Question

Can MarkDuplicates of Picard be used for RNA reads?

0

Entering edit mode

2.5 years ago

Nemo • 0

Hello,

I have bam files from RNA sequence data. I am following the pipeline of gatk in Variant calling in RNA sequences. In the second step, where the MarkDuplicates command of picard should be run, I am skeptical if this is only for DNA or RNA. As I read in the MarkDuplicates (Picard) there is this sentence:

This tool locates and tags duplicate reads in a BAM or SAM file, where duplicate reads are defined as originating from a single fragment of DNA.

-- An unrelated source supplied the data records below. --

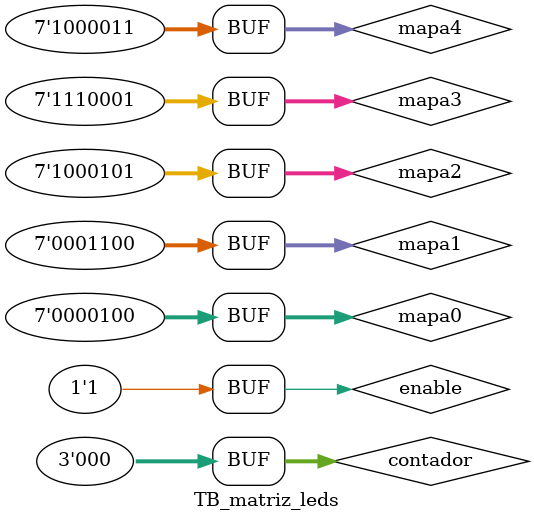
<source format=v>
module matriz_leds(
  l0, l1, l2, l3, l4, l5, l6,
  c0, c1, c2, c3, c4,
  contador, enable,
  mapa0, mapa1, mapa2, mapa3, mapa4
);
  output l0, l1, l2, l3, l4, l5, l6, c0, c1, c2, c3, c4; // linhas e colunas da matriz de leds
  input [2:0] contador; // contador de 0 a 4
  input [6:0] mapa0, mapa1, mapa2, mapa3, mapa4; // mapas de bits da matriz de leds
  input enable; // habilita/desabilita matriz de leds

  wire w_l0, w_l1, w_l2, w_l3, w_l4, w_l5, w_l6; // linhas da matriz de leds

  // demux para ativar uma coluna por vez
  demux_1x5 d0(.Sel(contador), .E(enable), .Out5(c4), .Out4(c3), .Out3(c2), .Out2(c1), .Out1(c0));

  // mux para selecionar o mapa de bits da linha
  mux_5x1 mux0(.a(mapa0[6]), .b(mapa1[6]), .c(mapa2[6]), .d(mapa3[6]), .e(mapa4[6]), .sel(contador), .out(w_l0));
  mux_5x1 mux1(.a(mapa0[5]), .b(mapa1[5]), .c(mapa2[5]), .d(mapa3[5]), .e(mapa4[5]), .sel(contador), .out(w_l1));
  mux_5x1 mux2(.a(mapa0[4]), .b(mapa1[4]), .c(mapa2[4]), .d(mapa3[4]), .e(mapa4[4]), .sel(contador), .out(w_l2));
  mux_5x1 mux3(.a(mapa0[3]), .b(mapa1[3]), .c(mapa2[3]), .d(mapa3[3]), .e(mapa4[3]), .sel(contador), .out(w_l3));
  mux_5x1 mux4(.a(mapa0[2]), .b(mapa1[2]), .c(mapa2[2]), .d(mapa3[2]), .e(mapa4[2]), .sel(contador), .out(w_l4));
  mux_5x1 mux5(.a(mapa0[1]), .b(mapa1[1]), .c(mapa2[1]), .d(mapa3[1]), .e(mapa4[1]), .sel(contador), .out(w_l5));
  mux_5x1 mux6(.a(mapa0[0]), .b(mapa1[0]), .c(mapa2[0]), .d(mapa3[0]), .e(mapa4[0]), .sel(contador), .out(w_l6));

  assign l0 = ~w_l0;
  assign l1 = ~w_l1;
  assign l2 = ~w_l2;
  assign l3 = ~w_l3;
  assign l4 = ~w_l4;
  assign l5 = ~w_l5;
  assign l6 = ~w_l6;
endmodule

module TB_matriz_leds();
  reg [2:0] contador;
  wire l0, l1, l2, l3, l4, l5, l6, c0, c1, c2, c3, c4;
  wire [6:0] mapa0, mapa1, mapa2, mapa3, mapa4;
  wire enable;

  assign mapa0 = 7'b0000100;
  assign mapa1 = 7'b0001100;
  assign mapa2 = 7'b1000101;
  assign mapa3 = 7'b1110001;
  assign mapa4 = 7'b1000011;

  assign enable = 1;

  matriz_leds matriz_leds(
    l0, l1, l2, l3, l4, l5, l6,
    c0, c1, c2, c3, c4,
    contador, enable,
    mapa0, mapa1, mapa2, mapa3, mapa4
  );

  initial begin
    contador = 3'b000; #10;
    contador = 3'b001; #10;
    contador = 3'b010; #10;
    contador = 3'b011; #10;
    contador = 3'b100; #10;

    // repete o ciclo

    contador = 3'b000; #10;
    contador = 3'b001; #10;
    contador = 3'b010; #10;
    contador = 3'b011; #10;
    contador = 3'b100; #10;
    contador = 3'b000; #10;
  end
endmodule
</source>
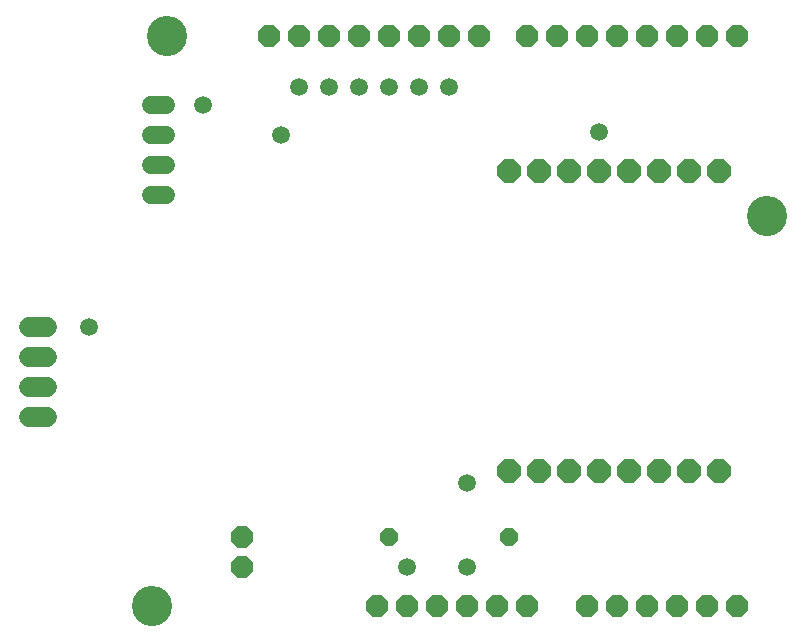
<source format=gbr>
G04 EAGLE Gerber RS-274X export*
G75*
%MOMM*%
%FSLAX34Y34*%
%LPD*%
%INSoldermask Bottom*%
%IPPOS*%
%AMOC8*
5,1,8,0,0,1.08239X$1,22.5*%
G01*
%ADD10P,2.034460X8X22.500000*%
%ADD11C,3.403200*%
%ADD12P,2.144431X8X292.500000*%
%ADD13C,1.524000*%
%ADD14C,1.727200*%
%ADD15P,2.034460X8X292.500000*%
%ADD16P,1.649562X8X22.500000*%
%ADD17C,1.511200*%


D10*
X533400Y508000D03*
X508000Y25400D03*
X558800Y508000D03*
X584200Y508000D03*
X609600Y508000D03*
X635000Y508000D03*
X508000Y508000D03*
X482600Y508000D03*
X457200Y508000D03*
X416560Y508000D03*
X391160Y508000D03*
X365760Y508000D03*
X340360Y508000D03*
X314960Y508000D03*
X289560Y508000D03*
X264160Y508000D03*
X238760Y508000D03*
X533400Y25400D03*
X558800Y25400D03*
X584200Y25400D03*
X609600Y25400D03*
X635000Y25400D03*
X457200Y25400D03*
X431800Y25400D03*
X406400Y25400D03*
X381000Y25400D03*
X355600Y25400D03*
X330200Y25400D03*
D11*
X152400Y508000D03*
X660400Y355600D03*
X139700Y25400D03*
D12*
X619760Y393700D03*
X594360Y393700D03*
X568960Y393700D03*
X543560Y393700D03*
X518160Y393700D03*
X492760Y393700D03*
X467360Y393700D03*
X441960Y393700D03*
X441960Y139700D03*
X467360Y139700D03*
X492760Y139700D03*
X518160Y139700D03*
X543560Y139700D03*
X568960Y139700D03*
X594360Y139700D03*
X619760Y139700D03*
D13*
X151384Y398780D02*
X138176Y398780D01*
X138176Y373380D02*
X151384Y373380D01*
X151384Y424180D02*
X138176Y424180D01*
X138176Y449580D02*
X151384Y449580D01*
D14*
X50800Y210820D02*
X35560Y210820D01*
X35560Y185420D02*
X50800Y185420D01*
X50800Y236220D02*
X35560Y236220D01*
X35560Y261620D02*
X50800Y261620D01*
D15*
X215900Y83820D03*
X215900Y58420D03*
D16*
X340360Y83820D03*
X441960Y83820D03*
D17*
X406400Y58420D03*
X264160Y464820D03*
X355600Y58420D03*
X86360Y261620D03*
X182880Y449580D03*
X391160Y464820D03*
X365760Y464820D03*
X340360Y464820D03*
X314960Y464820D03*
X289560Y464820D03*
X518160Y426720D03*
X406400Y129540D03*
X248920Y424180D03*
M02*

</source>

After reading this I am not sure, should I use it in RNA sequence pipeline?

variants MarkDuplicates rna picard • 977 views

ADD COMMENT • link updated 2.5 years ago by LChart 4.8k • written 2.5 years ago by Nemo • 0

score 2 · Accepted Answer · 2022-08-18

Yes, you can use it in RNA-seq. The degree of usefulness will depend on the method of library preparation, however. In cases where fragmentation happens prior to amplification, MarkDuplicates can (and likely should) be used (or an equivalent positional deduplication program). In cases where fragmentation happens after amplification, then the same parent molecule can give rise to arbitrary sub-sequences -- in this case molecular identifiers (UMI) should be used for deduplication.